Without being in violation of the Race Directive or the Framework Directive, Member States today can give stronger protection to the principle of equal treatment and at the same time fulfil the objective of the directives. Each directive establishes that “Member States may introduce or maintain provisions which are more favourable to the protection of the principle of equal treatment than those laid down in this Directive.”115 The directives thereby do not prevent Member States from allowing multiple- or intersectional discrimination claims.

In the following, three possible solutions are described: expanding the grounds of discrimination, allowing multiple comparators and the American approach.

— Relative pose estimation data —
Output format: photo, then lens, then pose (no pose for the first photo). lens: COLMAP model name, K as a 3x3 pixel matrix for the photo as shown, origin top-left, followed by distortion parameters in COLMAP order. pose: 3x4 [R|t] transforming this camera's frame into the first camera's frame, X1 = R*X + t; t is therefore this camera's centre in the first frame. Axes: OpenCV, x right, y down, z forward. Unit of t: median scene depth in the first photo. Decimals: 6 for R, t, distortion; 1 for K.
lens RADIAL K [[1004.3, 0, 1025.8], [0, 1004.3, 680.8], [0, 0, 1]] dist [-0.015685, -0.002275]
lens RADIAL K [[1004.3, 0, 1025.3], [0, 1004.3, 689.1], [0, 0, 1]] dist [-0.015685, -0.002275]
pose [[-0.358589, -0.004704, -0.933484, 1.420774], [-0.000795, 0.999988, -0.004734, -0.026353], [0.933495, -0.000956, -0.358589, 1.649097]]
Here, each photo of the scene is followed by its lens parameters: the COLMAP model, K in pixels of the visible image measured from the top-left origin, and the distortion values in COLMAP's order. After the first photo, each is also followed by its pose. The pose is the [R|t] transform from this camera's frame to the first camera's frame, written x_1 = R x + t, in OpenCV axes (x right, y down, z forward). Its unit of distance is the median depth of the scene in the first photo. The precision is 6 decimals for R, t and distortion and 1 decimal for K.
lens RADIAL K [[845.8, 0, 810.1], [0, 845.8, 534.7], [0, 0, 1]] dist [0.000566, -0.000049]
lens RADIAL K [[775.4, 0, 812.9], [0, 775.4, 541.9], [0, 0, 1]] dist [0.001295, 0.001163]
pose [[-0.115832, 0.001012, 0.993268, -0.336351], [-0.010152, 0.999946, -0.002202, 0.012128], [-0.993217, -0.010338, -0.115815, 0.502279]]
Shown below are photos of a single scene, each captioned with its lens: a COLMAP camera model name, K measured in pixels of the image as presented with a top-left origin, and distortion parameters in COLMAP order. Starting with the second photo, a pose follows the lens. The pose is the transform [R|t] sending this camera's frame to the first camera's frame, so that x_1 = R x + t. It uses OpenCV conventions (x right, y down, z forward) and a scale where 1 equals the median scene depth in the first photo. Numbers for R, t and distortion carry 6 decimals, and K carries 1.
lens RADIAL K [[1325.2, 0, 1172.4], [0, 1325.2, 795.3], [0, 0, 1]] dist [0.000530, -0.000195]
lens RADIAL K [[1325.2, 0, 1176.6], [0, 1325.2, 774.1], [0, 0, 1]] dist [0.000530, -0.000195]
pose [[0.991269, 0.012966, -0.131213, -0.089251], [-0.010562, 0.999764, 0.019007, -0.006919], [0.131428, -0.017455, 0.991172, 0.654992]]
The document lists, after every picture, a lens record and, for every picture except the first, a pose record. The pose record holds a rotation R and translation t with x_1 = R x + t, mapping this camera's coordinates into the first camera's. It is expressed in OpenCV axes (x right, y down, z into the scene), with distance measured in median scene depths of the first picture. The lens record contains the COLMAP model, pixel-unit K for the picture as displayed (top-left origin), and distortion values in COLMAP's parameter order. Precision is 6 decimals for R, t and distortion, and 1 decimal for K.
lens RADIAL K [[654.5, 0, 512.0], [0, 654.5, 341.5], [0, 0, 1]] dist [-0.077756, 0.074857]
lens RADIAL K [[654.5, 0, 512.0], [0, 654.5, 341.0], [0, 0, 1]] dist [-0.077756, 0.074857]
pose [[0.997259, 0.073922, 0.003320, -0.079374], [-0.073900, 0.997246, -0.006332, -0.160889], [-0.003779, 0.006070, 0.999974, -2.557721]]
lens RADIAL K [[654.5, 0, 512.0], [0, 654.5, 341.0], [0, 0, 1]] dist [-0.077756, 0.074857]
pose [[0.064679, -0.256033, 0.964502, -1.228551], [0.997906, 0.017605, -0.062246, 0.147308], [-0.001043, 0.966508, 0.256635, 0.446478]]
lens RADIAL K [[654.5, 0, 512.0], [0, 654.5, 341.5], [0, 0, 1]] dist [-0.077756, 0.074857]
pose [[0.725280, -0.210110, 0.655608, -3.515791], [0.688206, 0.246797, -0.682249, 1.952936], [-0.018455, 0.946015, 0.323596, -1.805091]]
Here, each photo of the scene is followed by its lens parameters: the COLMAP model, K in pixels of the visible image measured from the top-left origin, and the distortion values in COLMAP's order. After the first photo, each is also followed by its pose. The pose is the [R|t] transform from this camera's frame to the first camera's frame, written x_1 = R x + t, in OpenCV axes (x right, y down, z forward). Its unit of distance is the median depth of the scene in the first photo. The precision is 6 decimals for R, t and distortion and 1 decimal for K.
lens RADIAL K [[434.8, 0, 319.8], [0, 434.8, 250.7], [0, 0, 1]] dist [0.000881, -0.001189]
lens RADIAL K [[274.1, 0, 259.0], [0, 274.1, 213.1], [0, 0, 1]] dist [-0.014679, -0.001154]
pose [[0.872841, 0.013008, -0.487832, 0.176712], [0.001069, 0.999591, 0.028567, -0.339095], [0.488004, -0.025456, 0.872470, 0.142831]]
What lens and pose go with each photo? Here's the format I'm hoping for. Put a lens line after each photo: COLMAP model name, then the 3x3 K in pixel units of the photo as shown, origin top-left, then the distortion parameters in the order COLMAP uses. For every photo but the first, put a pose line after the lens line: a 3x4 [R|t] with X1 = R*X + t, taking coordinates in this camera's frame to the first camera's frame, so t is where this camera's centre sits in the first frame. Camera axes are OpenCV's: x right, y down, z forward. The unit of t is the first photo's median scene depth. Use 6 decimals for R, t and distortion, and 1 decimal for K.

— Directions for this task —
Rewrite the passage on the EU equal treatment directives, starting with "In the following, three" and going on through "the American approach.", swapping "multiple comparators" for "several comparators".

— Answer to this problem —
In the following, three possible solutions are described: expanding the grounds of discrimination, allowing several comparators and the American approach.